___ Records provided ___
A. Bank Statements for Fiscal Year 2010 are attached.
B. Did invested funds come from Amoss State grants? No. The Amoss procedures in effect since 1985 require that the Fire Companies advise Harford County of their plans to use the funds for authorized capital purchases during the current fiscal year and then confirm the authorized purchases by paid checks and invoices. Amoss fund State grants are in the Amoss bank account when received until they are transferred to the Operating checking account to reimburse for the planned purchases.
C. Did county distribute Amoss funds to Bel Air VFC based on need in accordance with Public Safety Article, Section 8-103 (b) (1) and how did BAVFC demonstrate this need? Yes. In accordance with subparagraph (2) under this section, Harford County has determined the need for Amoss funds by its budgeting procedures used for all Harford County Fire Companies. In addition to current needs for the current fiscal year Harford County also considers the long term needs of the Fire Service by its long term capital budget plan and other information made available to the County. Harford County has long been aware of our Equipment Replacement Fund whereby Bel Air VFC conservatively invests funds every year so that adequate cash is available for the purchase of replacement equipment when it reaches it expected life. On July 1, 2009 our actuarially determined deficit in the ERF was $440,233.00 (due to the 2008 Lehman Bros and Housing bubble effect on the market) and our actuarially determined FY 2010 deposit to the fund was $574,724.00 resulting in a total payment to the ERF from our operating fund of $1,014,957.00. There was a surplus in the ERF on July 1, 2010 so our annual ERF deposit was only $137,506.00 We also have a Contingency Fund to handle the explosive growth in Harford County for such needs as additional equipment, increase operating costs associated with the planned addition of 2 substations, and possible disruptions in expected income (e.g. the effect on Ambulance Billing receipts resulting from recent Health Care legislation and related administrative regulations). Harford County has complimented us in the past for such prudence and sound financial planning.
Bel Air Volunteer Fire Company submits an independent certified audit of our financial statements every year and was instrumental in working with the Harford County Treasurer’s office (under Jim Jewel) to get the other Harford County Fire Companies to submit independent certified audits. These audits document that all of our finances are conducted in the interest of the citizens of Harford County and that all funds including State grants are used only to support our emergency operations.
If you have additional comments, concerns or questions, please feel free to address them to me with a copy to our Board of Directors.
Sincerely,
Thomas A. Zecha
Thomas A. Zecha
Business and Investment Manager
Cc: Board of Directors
___
_Task to complete_
Repeat the entries above verbatim, but only from the line that has "B. Did invested" down to the line that has "C. Did county", inclusive.

_Answer section_
B. Did invested funds come from Amoss State grants? No. The Amoss procedures in effect since 1985 require that the Fire Companies advise Harford County of their plans to use the funds for authorized capital purchases during the current fiscal year and then confirm the authorized purchases by paid checks and invoices. Amoss fund State grants are in the Amoss bank account when received until they are transferred to the Operating checking account to reimburse for the planned purchases.
C. Did county distribute Amoss funds to Bel Air VFC based on need in accordance with Public Safety Article, Section 8-103 (b) (1) and how did BAVFC demonstrate this need? Yes. In accordance with subparagraph (2) under this section, Harford County has determined the need for Amoss funds by its budgeting procedures used for all Harford County Fire Companies. In addition to current needs for the current fiscal year Harford County also considers the long term needs of the Fire Service by its long term capital budget plan and other information made available to the County. Harford County has long been aware of our Equipment Replacement Fund whereby Bel Air VFC conservatively invests funds every year so that adequate cash is available for the purchase of replacement equipment when it reaches it expected life. On July 1, 2009 our actuarially determined deficit in the ERF was $440,233.00 (due to the 2008 Lehman Bros and Housing bubble effect on the market) and our actuarially determined FY 2010 deposit to the fund was $574,724.00 resulting in a total payment to the ERF from our operating fund of $1,014,957.00. There was a surplus in the ERF on July 1, 2010 so our annual ERF deposit was only $137,506.00 We also have a Contingency Fund to handle the explosive growth in Harford County for such needs as additional equipment, increase operating costs associated with the planned addition of 2 substations, and possible disruptions in expected income (e.g. the effect on Ambulance Billing receipts resulting from recent Health Care legislation and related administrative regulations). Harford County has complimented us in the past for such prudence and sound financial planning.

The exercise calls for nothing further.